In its Asian Development Outlook (ADO 2019), ADB forecasts Tajikistan’s gross domestic product growth to moderate to 7.0% in 2019 and 6.5% in 2020, from the 7.3% economic growth rate recorded in 2018. ADO is ADB’s flagship annual economic publication.
“Tajikistan will reap significant economic dividends by strengthening its information technology infrastructure—making internet access cheaper and better and encouraging private investment in data and voice services— and by strengthening training of the youth,” said ADB Country Director for Tajikistan Mr. Pradeep Srivastava.
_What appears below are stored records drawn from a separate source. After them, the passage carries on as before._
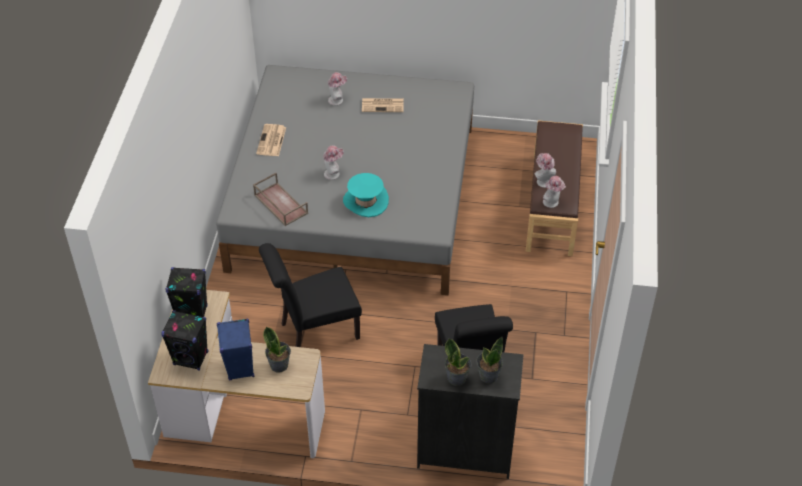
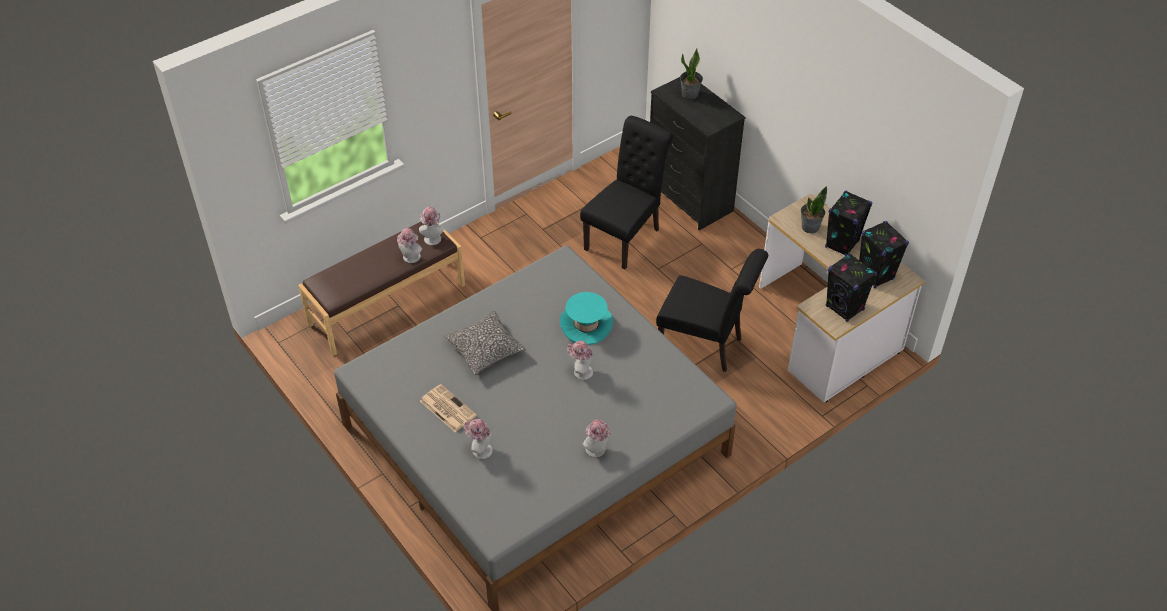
camera: 135 degrees left, 0 degrees up
(240, 368) = (842, 244): blue speaker -> black speaker
(271, 141) = (597, 450): newspaper -> hat
(280, 204) = (662, 377): brown tray -> none
(407, 146) = (485, 349): none -> pillow
(457, 378) = (712, 105): potted plant -> none

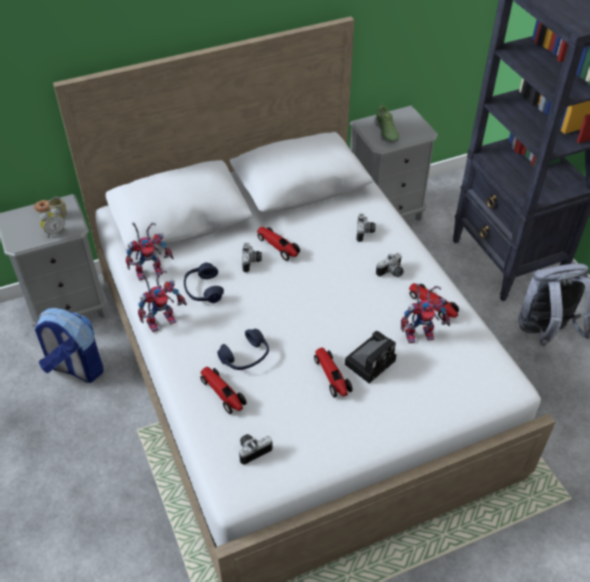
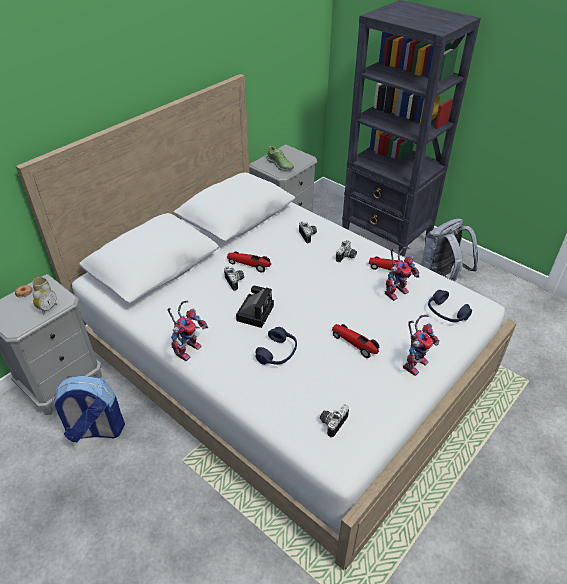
camera: 25 degrees left, 5 degrees down
(151, 270) = (153, 313): toy robot -> toy robot (414, 362)
(203, 289) = (209, 314): blue headphones -> blue headphones (446, 313)
(223, 394) = (278, 388): toy car -> none
(371, 361) = (375, 322): camera -> camera (255, 312)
Tajikistan should explore opportunities to export products for which it enjoys a comparative advantage, such as high-value agricultural products, according to the report. Giving farmers technical support in marketing and establishing marketing associations to attain economies of scale and reduce transaction costs could help boost production, sales, and ultimately exports, which would raise rural incomes.
The report also highlights the need to address shortcomings in the investment climate, such as complex procedures for starting a business, costly customs, transport and logistic procedures, as well as weak access to credit and tax administration that discourages private investors.
ADB’s growth forecast for Tajikistan in 2019 and 2020 rests on expected moderation of capital spending, rebound in remittances, and higher exports from additional electricity generation and improving economic relations with neighboring countries. Downside risks stem from weak balance sheets at two large banks and several state-owned enterprises.
Inflation is forecast to accelerate to 7.5% in 2019, reflecting expected exchange rate flexibility, higher consumer demand from increasing remittances, and possibly faster monetary expansion from a potential second round of bank recapitalization. In 2020, inflation will likely reach 7.0%. In 2018, inflation stood at 5.4%.